◆ SOURCE MATERIAL ◆
* * * * * * * * *
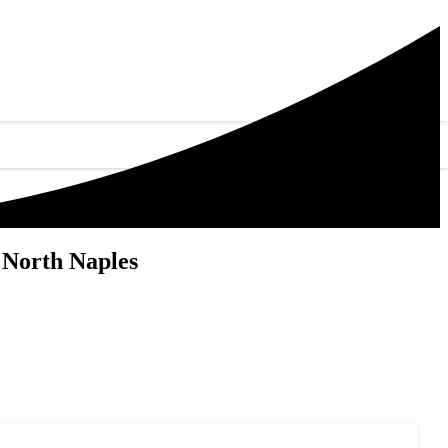
 North Naples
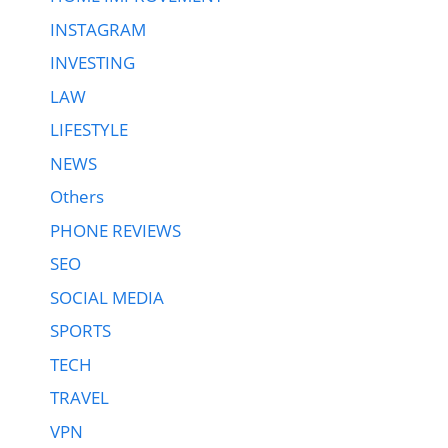
INSTAGRAM
INVESTING
LAW
LIFESTYLE
NEWS
Others
PHONE REVIEWS
SEO
SOCIAL MEDIA
SPORTS
TECH
TRAVEL
VPN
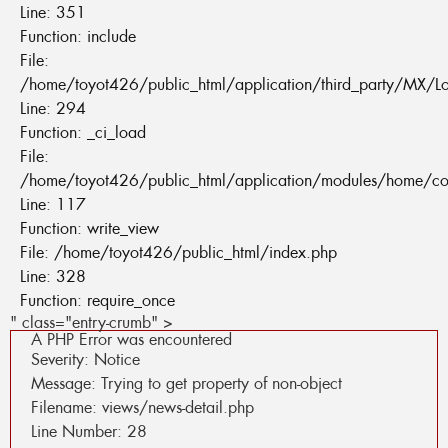
Line: 351
Function: include
File:
/home/toyot426/public_html/application/third_party/MX/L
Line: 294
Function: _ci_load
File:
/home/toyot426/public_html/application/modules/home/co
Line: 117
Function: write_view
File: /home/toyot426/public_html/index.php
Line: 328
Function: require_once
" class="entry-crumb" >
A PHP Error was encountered
Severity: Notice
Message: Trying to get property of non-object
Filename: views/news-detail.php
Line Number: 28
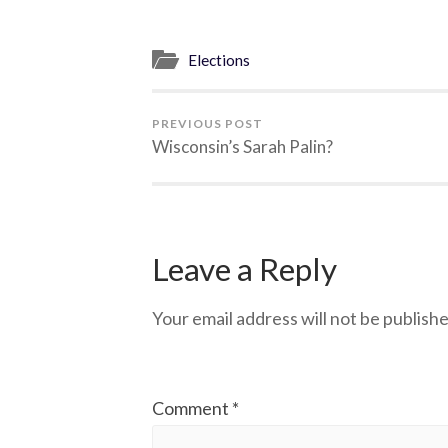
Elections
PREVIOUS POST
Wisconsin’s Sarah Palin?
Leave a Reply
Your email address will not be publishe
Comment
*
* * * * * * * * *
◆ TASK INSTRUCTIONS ◆
Write out the text read from all the records again with "Function" replaced by "Method" everywhere and nothing else changed. Leave out the pictures.

◆ RESPONSE ◆
 North Naples
INSTAGRAM
INVESTING
LAW
LIFESTYLE
NEWS
Others
PHONE REVIEWS
SEO
SOCIAL MEDIA
SPORTS
TECH
TRAVEL
VPN
Line: 351
Method: include
File:
/home/toyot426/public_html/application/third_party/MX/L
Line: 294
Method: _ci_load
File:
/home/toyot426/public_html/application/modules/home/co
Line: 117
Method: write_view
File: /home/toyot426/public_html/index.php
Line: 328
Method: require_once
" class="entry-crumb" >
A PHP Error was encountered
Severity: Notice
Message: Trying to get property of non-object
Filename: views/news-detail.php
Line Number: 28
Elections
PREVIOUS POST
Wisconsin’s Sarah Palin?
Leave a Reply
Your email address will not be publishe
Comment
*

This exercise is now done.